Between The Sheets: What’s really going on in the world of books
Sunday 08 December 2013
All Between the Covers wants for Christmas (apart from a canvas book bag for a stocking) is a whole bunch of stuff signed by the brilliant author David Nicholls. Fortunately he has donated some books and film scripts to The Independent’s charity auction, and they can be found on our website. Bidding ends at 11am on 12 December. Nicholls’s lot comprises three books – one of them a boxed hardback of One Day – and three film scripts, including Great Expectations. Covers is keeping the lot under lock and key, only occasionally taking them out to covet them. We can reveal, therefore, that the script for Great Expectations contains the direction: “Ext. Marshes, Kent – dusk”. And ... action!

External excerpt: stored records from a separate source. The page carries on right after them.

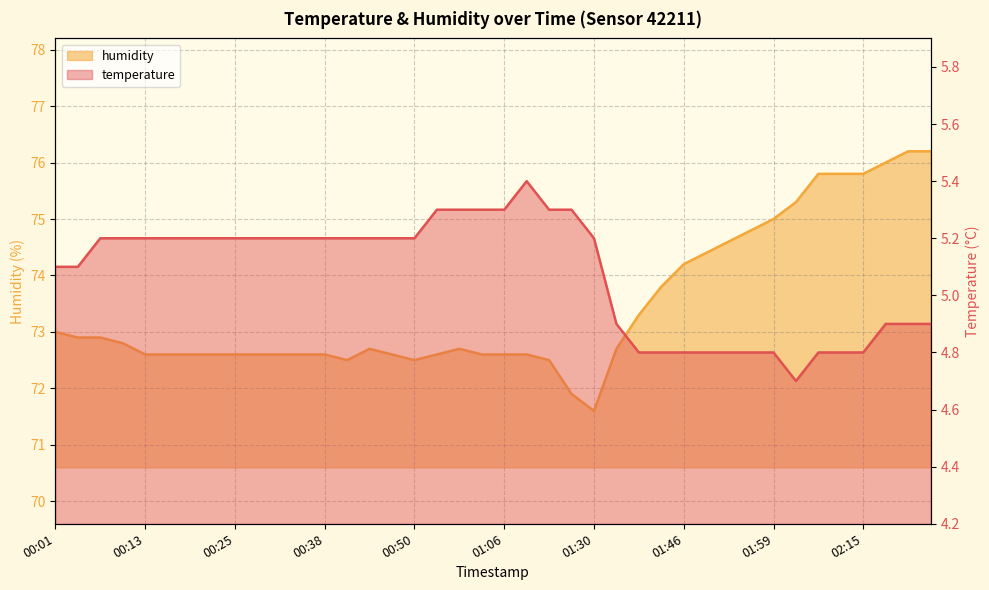

How many interior local valleys does the temperature series have?

1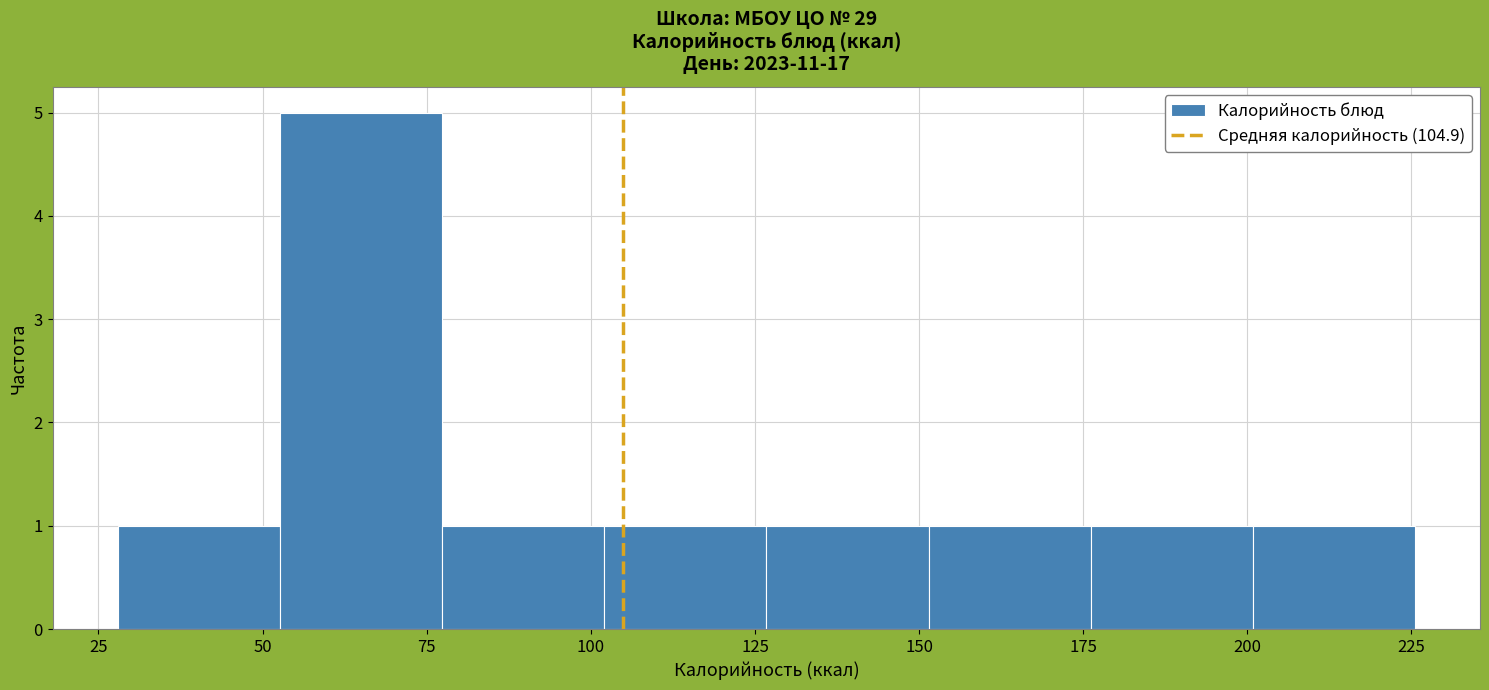

Reading left to right, transcribe this chart: for each bar, give the range it covers on the x-axis and its height. Neither the bar edges nor the heights are printed on the chart, so give them approximately, as read against the axes.

30 to 55: 1
55 to 75: 5
75 to 100: 1
100 to 125: 1
125 to 150: 1
150 to 175: 1
175 to 200: 1
200 to 225: 1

Our review on page 18 of Ahlem Mosteghanemi’s The Bridges of Constantine shows why she is regarded by many (including Forbes magazine) as “the most successful woman writer in the Arab world”. The book has sold more than a million copies, and Mosteghanemi is the first female Algerian writer to be translated into English. Nonetheless, when this book was first published in Arabic, she was dogged by rumours that it must have been written by a man. “[Writing through the eyes of] a man, I was more at ease to express my ideas without any stigma attached to them,” she tells Between the Covers, now. “But I subsequently had to pay for it: when The Bridges of Constantine was first published, it was attributed to a famous male novelist and it took me three years and five lawyers to prove I wrote the book! There was a huge media backlash against me that nearly drove me to depression.”
Thanks to the catchily titled “Office for Harmonization in the Internal Market” for research showing that 96 per cent of people believe it is vital for artists to be able to protect their intellectual property, while 42 per cent of the same people also believe it is acceptable to download music and films illegally. This follows the recent report by The Booksellers’ Association which revealed that 63 per cent of shoppers like to browse in real bookshops and then buy online, but most feel sad that there are fewer bookshops on the high street. Incidentally, Amazon’s Jeff Bezos told real-life bookshops and their fans last week: “Complaining is not a strategy.” He has a point. Support your local bookshop this Christmas!